--- MATERIAL TO PROCESS ---

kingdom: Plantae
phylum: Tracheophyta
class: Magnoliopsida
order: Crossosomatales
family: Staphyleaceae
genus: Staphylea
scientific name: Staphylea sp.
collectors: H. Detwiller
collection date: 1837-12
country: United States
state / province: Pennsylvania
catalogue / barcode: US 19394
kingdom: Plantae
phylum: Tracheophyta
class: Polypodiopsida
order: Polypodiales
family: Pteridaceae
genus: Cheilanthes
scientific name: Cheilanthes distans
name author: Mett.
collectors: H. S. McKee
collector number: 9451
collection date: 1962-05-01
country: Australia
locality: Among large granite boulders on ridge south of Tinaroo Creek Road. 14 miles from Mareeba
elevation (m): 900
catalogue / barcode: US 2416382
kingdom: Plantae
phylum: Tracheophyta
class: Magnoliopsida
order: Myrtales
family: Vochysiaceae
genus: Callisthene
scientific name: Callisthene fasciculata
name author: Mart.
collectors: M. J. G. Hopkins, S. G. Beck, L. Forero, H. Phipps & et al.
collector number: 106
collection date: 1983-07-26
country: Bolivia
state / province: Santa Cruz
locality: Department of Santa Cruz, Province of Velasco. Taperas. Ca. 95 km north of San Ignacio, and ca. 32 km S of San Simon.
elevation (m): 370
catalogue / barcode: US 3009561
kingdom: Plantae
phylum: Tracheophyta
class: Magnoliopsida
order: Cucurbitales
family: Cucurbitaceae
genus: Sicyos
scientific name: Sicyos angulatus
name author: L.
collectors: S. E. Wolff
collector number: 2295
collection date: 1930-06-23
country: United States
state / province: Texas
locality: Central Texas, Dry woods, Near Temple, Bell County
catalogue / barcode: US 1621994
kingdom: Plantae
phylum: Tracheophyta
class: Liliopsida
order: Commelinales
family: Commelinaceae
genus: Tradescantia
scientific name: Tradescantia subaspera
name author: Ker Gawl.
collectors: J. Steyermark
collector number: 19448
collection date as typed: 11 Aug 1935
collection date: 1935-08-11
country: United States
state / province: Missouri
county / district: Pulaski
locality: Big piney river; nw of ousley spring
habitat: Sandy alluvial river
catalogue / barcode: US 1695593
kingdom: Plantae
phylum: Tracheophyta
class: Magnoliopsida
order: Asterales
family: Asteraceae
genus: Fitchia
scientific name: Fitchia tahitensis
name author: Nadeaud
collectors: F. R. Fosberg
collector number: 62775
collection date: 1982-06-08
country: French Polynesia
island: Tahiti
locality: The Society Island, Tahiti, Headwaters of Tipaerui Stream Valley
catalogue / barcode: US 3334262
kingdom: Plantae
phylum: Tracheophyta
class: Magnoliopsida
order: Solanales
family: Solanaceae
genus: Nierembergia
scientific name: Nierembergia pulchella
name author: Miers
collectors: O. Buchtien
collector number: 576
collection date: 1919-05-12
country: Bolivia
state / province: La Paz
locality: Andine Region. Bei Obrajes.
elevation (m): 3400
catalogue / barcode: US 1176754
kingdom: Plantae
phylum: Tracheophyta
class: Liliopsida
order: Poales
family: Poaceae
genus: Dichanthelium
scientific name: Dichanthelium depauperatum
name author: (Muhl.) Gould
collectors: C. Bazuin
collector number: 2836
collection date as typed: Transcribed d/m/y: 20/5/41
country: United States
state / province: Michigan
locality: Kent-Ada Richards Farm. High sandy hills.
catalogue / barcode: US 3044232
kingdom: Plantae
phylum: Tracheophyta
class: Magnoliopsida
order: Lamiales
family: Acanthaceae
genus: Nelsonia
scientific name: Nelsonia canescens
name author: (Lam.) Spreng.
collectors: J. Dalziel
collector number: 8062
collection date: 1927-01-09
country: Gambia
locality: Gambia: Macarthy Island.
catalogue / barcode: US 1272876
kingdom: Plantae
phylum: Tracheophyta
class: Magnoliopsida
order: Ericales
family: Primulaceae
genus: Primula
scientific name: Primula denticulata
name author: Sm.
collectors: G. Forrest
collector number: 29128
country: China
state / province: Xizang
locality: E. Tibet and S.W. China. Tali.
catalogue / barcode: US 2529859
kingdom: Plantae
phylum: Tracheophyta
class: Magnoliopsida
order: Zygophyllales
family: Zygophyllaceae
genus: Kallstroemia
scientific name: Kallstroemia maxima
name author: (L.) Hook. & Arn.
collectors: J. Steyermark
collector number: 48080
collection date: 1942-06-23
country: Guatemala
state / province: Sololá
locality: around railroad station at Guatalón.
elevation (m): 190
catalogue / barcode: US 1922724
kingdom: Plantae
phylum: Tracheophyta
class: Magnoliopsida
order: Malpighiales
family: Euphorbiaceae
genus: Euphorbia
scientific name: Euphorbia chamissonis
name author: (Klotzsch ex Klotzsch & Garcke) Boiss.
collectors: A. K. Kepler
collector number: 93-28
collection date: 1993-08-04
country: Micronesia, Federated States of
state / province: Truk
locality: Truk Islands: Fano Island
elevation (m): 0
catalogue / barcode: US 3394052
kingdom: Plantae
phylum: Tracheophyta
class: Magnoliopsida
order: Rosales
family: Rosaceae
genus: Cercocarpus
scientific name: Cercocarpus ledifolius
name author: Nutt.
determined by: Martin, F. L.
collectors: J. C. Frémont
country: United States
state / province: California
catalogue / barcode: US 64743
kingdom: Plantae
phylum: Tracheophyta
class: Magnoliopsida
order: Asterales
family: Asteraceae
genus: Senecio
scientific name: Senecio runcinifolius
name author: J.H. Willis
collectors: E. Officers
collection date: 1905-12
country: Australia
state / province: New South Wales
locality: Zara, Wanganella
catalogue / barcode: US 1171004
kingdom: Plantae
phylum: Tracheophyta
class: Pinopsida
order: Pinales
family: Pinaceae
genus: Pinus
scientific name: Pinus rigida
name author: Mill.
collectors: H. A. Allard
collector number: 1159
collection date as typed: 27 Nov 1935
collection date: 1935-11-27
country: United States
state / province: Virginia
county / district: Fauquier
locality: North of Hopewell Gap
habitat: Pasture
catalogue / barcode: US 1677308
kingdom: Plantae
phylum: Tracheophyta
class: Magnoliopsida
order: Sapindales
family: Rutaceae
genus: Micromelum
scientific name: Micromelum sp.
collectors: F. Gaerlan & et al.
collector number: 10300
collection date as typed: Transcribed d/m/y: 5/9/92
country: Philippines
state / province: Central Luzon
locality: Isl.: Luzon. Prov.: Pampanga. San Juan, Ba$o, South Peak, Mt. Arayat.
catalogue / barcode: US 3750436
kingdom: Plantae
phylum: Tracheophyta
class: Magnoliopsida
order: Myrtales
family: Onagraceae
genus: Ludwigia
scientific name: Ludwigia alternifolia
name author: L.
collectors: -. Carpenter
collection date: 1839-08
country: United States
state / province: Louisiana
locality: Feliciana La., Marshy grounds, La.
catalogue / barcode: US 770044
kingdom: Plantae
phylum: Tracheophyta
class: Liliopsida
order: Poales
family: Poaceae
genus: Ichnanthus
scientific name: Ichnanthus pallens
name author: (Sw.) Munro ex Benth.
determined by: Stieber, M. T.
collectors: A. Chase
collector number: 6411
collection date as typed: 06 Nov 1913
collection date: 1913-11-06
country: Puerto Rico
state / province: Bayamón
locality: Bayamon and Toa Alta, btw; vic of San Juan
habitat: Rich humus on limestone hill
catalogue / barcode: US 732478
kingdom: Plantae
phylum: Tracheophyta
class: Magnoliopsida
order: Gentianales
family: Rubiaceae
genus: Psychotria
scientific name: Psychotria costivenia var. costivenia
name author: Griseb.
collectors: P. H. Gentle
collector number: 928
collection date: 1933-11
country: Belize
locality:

---

INSTRUCTION – Reproduce every line of the material above verbatim, changing nothing.

RESPONSE TO THIS TASK –
kingdom: Plantae
phylum: Tracheophyta
class: Magnoliopsida
order: Crossosomatales
family: Staphyleaceae
genus: Staphylea
scientific name: Staphylea sp.
collectors: H. Detwiller
collection date: 1837-12
country: United States
state / province: Pennsylvania
catalogue / barcode: US 19394
kingdom: Plantae
phylum: Tracheophyta
class: Polypodiopsida
order: Polypodiales
family: Pteridaceae
genus: Cheilanthes
scientific name: Cheilanthes distans
name author: Mett.
collectors: H. S. McKee
collector number: 9451
collection date: 1962-05-01
country: Australia
locality: Among large granite boulders on ridge south of Tinaroo Creek Road. 14 miles from Mareeba
elevation (m): 900
catalogue / barcode: US 2416382
kingdom: Plantae
phylum: Tracheophyta
class: Magnoliopsida
order: Myrtales
family: Vochysiaceae
genus: Callisthene
scientific name: Callisthene fasciculata
name author: Mart.
collectors: M. J. G. Hopkins, S. G. Beck, L. Forero, H. Phipps & et al.
collector number: 106
collection date: 1983-07-26
country: Bolivia
state / province: Santa Cruz
locality: Department of Santa Cruz, Province of Velasco. Taperas. Ca. 95 km north of San Ignacio, and ca. 32 km S of San Simon.
elevation (m): 370
catalogue / barcode: US 3009561
kingdom: Plantae
phylum: Tracheophyta
class: Magnoliopsida
order: Cucurbitales
family: Cucurbitaceae
genus: Sicyos
scientific name: Sicyos angulatus
name author: L.
collectors: S. E. Wolff
collector number: 2295
collection date: 1930-06-23
country: United States
state / province: Texas
locality: Central Texas, Dry woods, Near Temple, Bell County
catalogue / barcode: US 1621994
kingdom: Plantae
phylum: Tracheophyta
class: Liliopsida
order: Commelinales
family: Commelinaceae
genus: Tradescantia
scientific name: Tradescantia subaspera
name author: Ker Gawl.
collectors: J. Steyermark
collector number: 19448
collection date as typed: 11 Aug 1935
collection date: 1935-08-11
country: United States
state / province: Missouri
county / district: Pulaski
locality: Big piney river; nw of ousley spring
habitat: Sandy alluvial river
catalogue / barcode: US 1695593
kingdom: Plantae
phylum: Tracheophyta
class: Magnoliopsida
order: Asterales
family: Asteraceae
genus: Fitchia
scientific name: Fitchia tahitensis
name author: Nadeaud
collectors: F. R. Fosberg
collector number: 62775
collection date: 1982-06-08
country: French Polynesia
island: Tahiti
locality: The Society Island, Tahiti, Headwaters of Tipaerui Stream Valley
catalogue / barcode: US 3334262
kingdom: Plantae
phylum: Tracheophyta
class: Magnoliopsida
order: Solanales
family: Solanaceae
genus: Nierembergia
scientific name: Nierembergia pulchella
name author: Miers
collectors: O. Buchtien
collector number: 576
collection date: 1919-05-12
country: Bolivia
state / province: La Paz
locality: Andine Region. Bei Obrajes.
elevation (m): 3400
catalogue / barcode: US 1176754
kingdom: Plantae
phylum: Tracheophyta
class: Liliopsida
order: Poales
family: Poaceae
genus: Dichanthelium
scientific name: Dichanthelium depauperatum
name author: (Muhl.) Gould
collectors: C. Bazuin
collector number: 2836
collection date as typed: Transcribed d/m/y: 20/5/41
country: United States
state / province: Michigan
locality: Kent-Ada Richards Farm. High sandy hills.
catalogue / barcode: US 3044232
kingdom: Plantae
phylum: Tracheophyta
class: Magnoliopsida
order: Lamiales
family: Acanthaceae
genus: Nelsonia
scientific name: Nelsonia canescens
name author: (Lam.) Spreng.
collectors: J. Dalziel
collector number: 8062
collection date: 1927-01-09
country: Gambia
locality: Gambia: Macarthy Island.
catalogue / barcode: US 1272876
kingdom: Plantae
phylum: Tracheophyta
class: Magnoliopsida
order: Ericales
family: Primulaceae
genus: Primula
scientific name: Primula denticulata
name author: Sm.
collectors: G. Forrest
collector number: 29128
country: China
state / province: Xizang
locality: E. Tibet and S.W. China. Tali.
catalogue / barcode: US 2529859
kingdom: Plantae
phylum: Tracheophyta
class: Magnoliopsida
order: Zygophyllales
family: Zygophyllaceae
genus: Kallstroemia
scientific name: Kallstroemia maxima
name author: (L.) Hook. & Arn.
collectors: J. Steyermark
collector number: 48080
collection date: 1942-06-23
country: Guatemala
state / province: Sololá
locality: around railroad station at Guatalón.
elevation (m): 190
catalogue / barcode: US 1922724
kingdom: Plantae
phylum: Tracheophyta
class: Magnoliopsida
order: Malpighiales
family: Euphorbiaceae
genus: Euphorbia
scientific name: Euphorbia chamissonis
name author: (Klotzsch ex Klotzsch & Garcke) Boiss.
collectors: A. K. Kepler
collector number: 93-28
collection date: 1993-08-04
country: Micronesia, Federated States of
state / province: Truk
locality: Truk Islands: Fano Island
elevation (m): 0
catalogue / barcode: US 3394052
kingdom: Plantae
phylum: Tracheophyta
class: Magnoliopsida
order: Rosales
family: Rosaceae
genus: Cercocarpus
scientific name: Cercocarpus ledifolius
name author: Nutt.
determined by: Martin, F. L.
collectors: J. C. Frémont
country: United States
state / province: California
catalogue / barcode: US 64743
kingdom: Plantae
phylum: Tracheophyta
class: Magnoliopsida
order: Asterales
family: Asteraceae
genus: Senecio
scientific name: Senecio runcinifolius
name author: J.H. Willis
collectors: E. Officers
collection date: 1905-12
country: Australia
state / province: New South Wales
locality: Zara, Wanganella
catalogue / barcode: US 1171004
kingdom: Plantae
phylum: Tracheophyta
class: Pinopsida
order: Pinales
family: Pinaceae
genus: Pinus
scientific name: Pinus rigida
name author: Mill.
collectors: H. A. Allard
collector number: 1159
collection date as typed: 27 Nov 1935
collection date: 1935-11-27
country: United States
state / province: Virginia
county / district: Fauquier
locality: North of Hopewell Gap
habitat: Pasture
catalogue / barcode: US 1677308
kingdom: Plantae
phylum: Tracheophyta
class: Magnoliopsida
order: Sapindales
family: Rutaceae
genus: Micromelum
scientific name: Micromelum sp.
collectors: F. Gaerlan & et al.
collector number: 10300
collection date as typed: Transcribed d/m/y: 5/9/92
country: Philippines
state / province: Central Luzon
locality: Isl.: Luzon. Prov.: Pampanga. San Juan, Ba$o, South Peak, Mt. Arayat.
catalogue / barcode: US 3750436
kingdom: Plantae
phylum: Tracheophyta
class: Magnoliopsida
order: Myrtales
family: Onagraceae
genus: Ludwigia
scientific name: Ludwigia alternifolia
name author: L.
collectors: -. Carpenter
collection date: 1839-08
country: United States
state / province: Louisiana
locality: Feliciana La., Marshy grounds, La.
catalogue / barcode: US 770044
kingdom: Plantae
phylum: Tracheophyta
class: Liliopsida
order: Poales
family: Poaceae
genus: Ichnanthus
scientific name: Ichnanthus pallens
name author: (Sw.) Munro ex Benth.
determined by: Stieber, M. T.
collectors: A. Chase
collector number: 6411
collection date as typed: 06 Nov 1913
collection date: 1913-11-06
country: Puerto Rico
state / province: Bayamón
locality: Bayamon and Toa Alta, btw; vic of San Juan
habitat: Rich humus on limestone hill
catalogue / barcode: US 732478
kingdom: Plantae
phylum: Tracheophyta
class: Magnoliopsida
order: Gentianales
family: Rubiaceae
genus: Psychotria
scientific name: Psychotria costivenia var. costivenia
name author: Griseb.
collectors: P. H. Gentle
collector number: 928
collection date: 1933-11
country: Belize
locality:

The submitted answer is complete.